The tragedy is that all this could have been avoided if we had seized the opportunity in the 1990s to build a unified national grid, with a single authority running transmission networks and the interconnectors between them. This would still allow competition in generation, but would abandon the idea of market incentives in the provision of network services. Electricity networks are considered to be natural monopolies. Unlike other industries, where it makes sense for lots of businesses to compete and drive costs lower, the cost and importance of supplying electricity means it make sense for one business to control the market. Given this status, this authority should not be a privatised firm or even a corporatized government enterprise.

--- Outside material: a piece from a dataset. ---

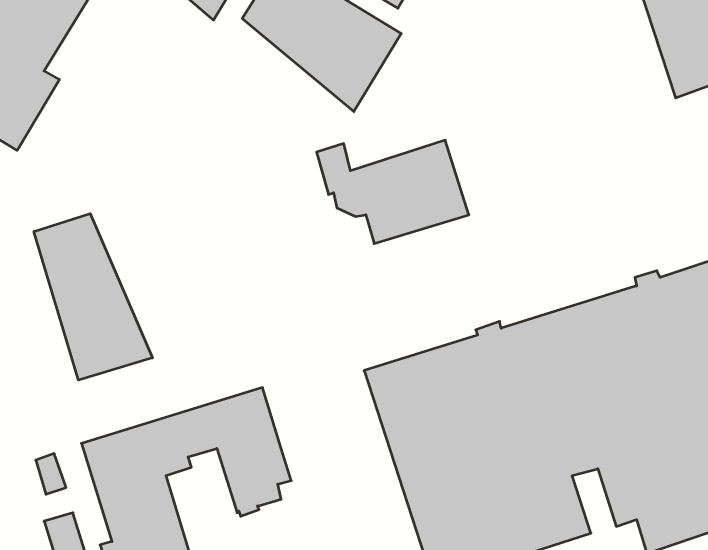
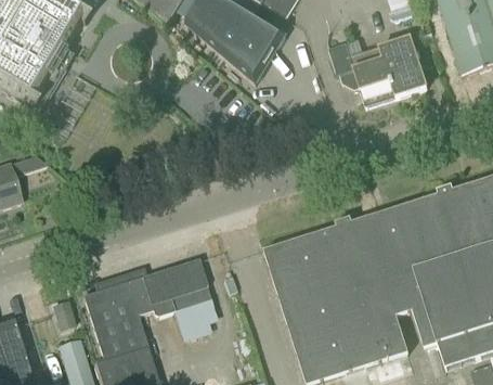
building: [317,140,469,244] -> [328,37,426,103]
building: [34,214,152,380] -> none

Instead, it should be a statutory authority with a primary mission of delivering energy security at low cost.’

In ‘South Australia’s Electricity Problems: Jay Weatherill Should Follow the Coalition’s Example‘ in this blog, Ian McAuley also described the failure of private electricity generation and distribution in SA which led to Tom Playford nationalising the system in 1946.

In light of the clear failures of privatisation and the terms of those privatisations, Rod Sims, has warned that ‘privatisation is costing consumers and damaging economic reform’. He added ‘Poorly regulated privatisations are driving up prices and have little to do with economic reform. … This situation is getting worse and as the main concern of governments with privatisation, is maximising proceeds from the sale … a sharp uppercut is needed. … Privatisation is increasing prices. … Very bad reform implementation of privatisation has been a big part of the current backlash against any economic reform.’

Whilst conservative and neoliberal ideologues refuse to face the facts, the public clearly understands that privatisation of public utilities that are natural monopolies is unacceptable. Essential Report in February 2015 reported in its public polling as follows:

Question: Do you agree with the following statements about privatisation of government-owned assets like electricity, water, rail, ports, etc.?

Total Agree Total Disagree
Selling off public utilities to private companies will help the economy 25% 53%
Privatization mainly benefits the corporate sector 70% 13%
Utilities like water and power suppliers are too important to be sold off 72% 13%
Private companies can run public utilities more efficiently than governments 36% 39%
Privatization means more competition which benefits consumers 33% 49%
Private companies deliver better quality services than government-run organizations 33% 46%
Prices always increase more when services are privatized 70% 13%

Clearly privatisation is running into serious headwinds. Ideology is winning out over public interest. And voters are showing very clearly that they are not attracted at all to the privatisation of many public utilities.

The business, political and media elites are just not listening.